Sylviaderijk.com

Familie Poep

Mirco en Lina zijn erg zenuwachtig en daardoor erg druk.

‘Stop nou, met dat gepest,’ zeg ik zuchtend, als ze elkaars step weer afpakken. ‘Kom, we gaan een stukje wandelen met de hond!’

‘Ja, ik wil met mijn fiets, mamma,’ roept Lina, als ze de step van haar broer laat vallen, naar het schuurtje rent en haar fietsje pakt, dat veel te klein is. Glimlachend denk ik aan haar verjaardagscadeau, dat klaarstaat op zolder.

We zijn al een half uur buiten als mijn telefoon gaat.

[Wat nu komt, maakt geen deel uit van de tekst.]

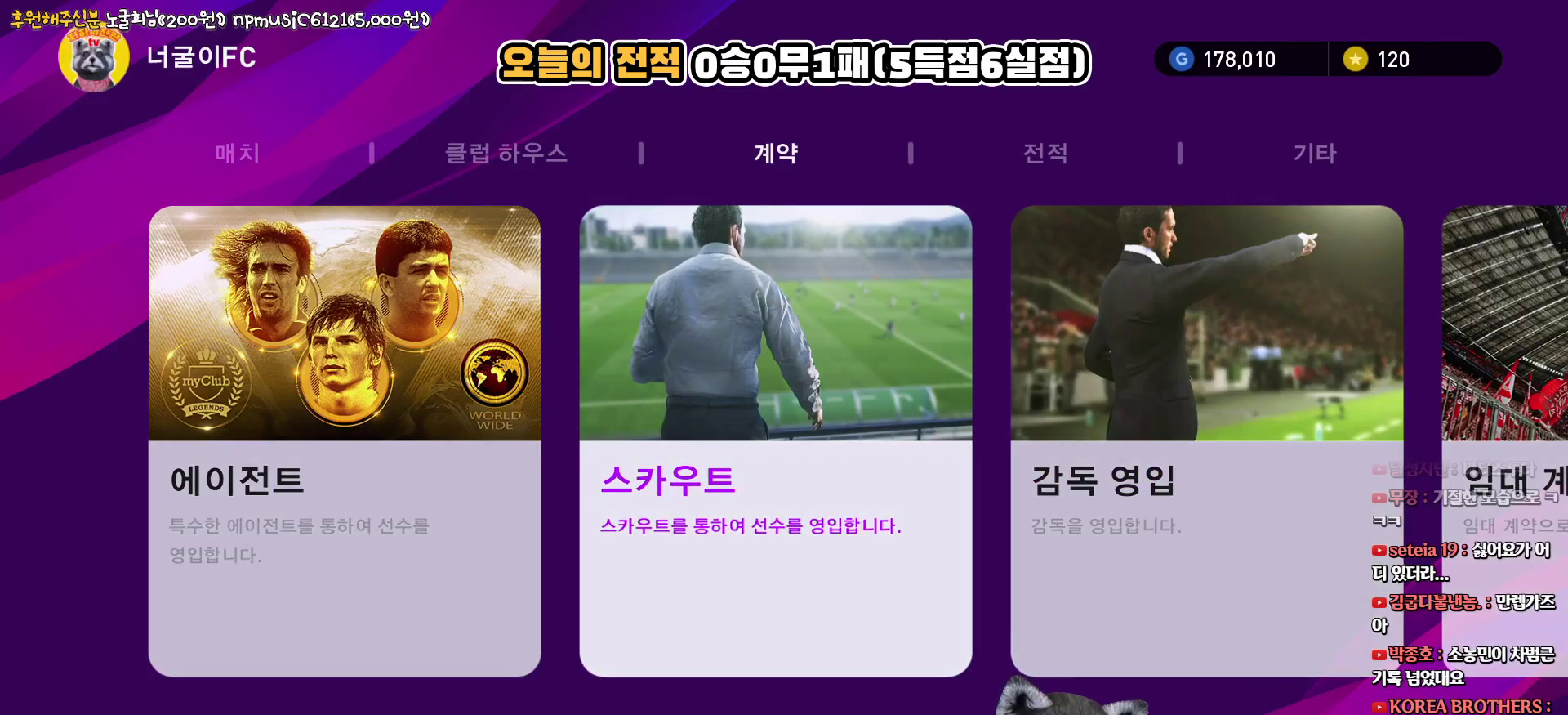
{"buttons": [], "left_stick": "center", "right_stick": "center", "events": [[17, "CIRCLE", "up"]]}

Met ingehouden adem kijken de kinderen me aan, want de teleurstelling was groot, toen gisteren mijn mobiel afging en een lerares mij vertelde dat de Amerikaanse studente haar aansluiting had gemist en nog in Amerika was.

‘Wie is het?’ vraagt Mirco voorzichtig. ‘Pappa?’

‘Nee lieverd, die zit nu in het vliegtuig en komt rond de middag thuis.

Ik praat met de mevrouw van gisteren en als ik mijn mobiel weer in m’n tas steek, kijken de kinderen me vragend aan.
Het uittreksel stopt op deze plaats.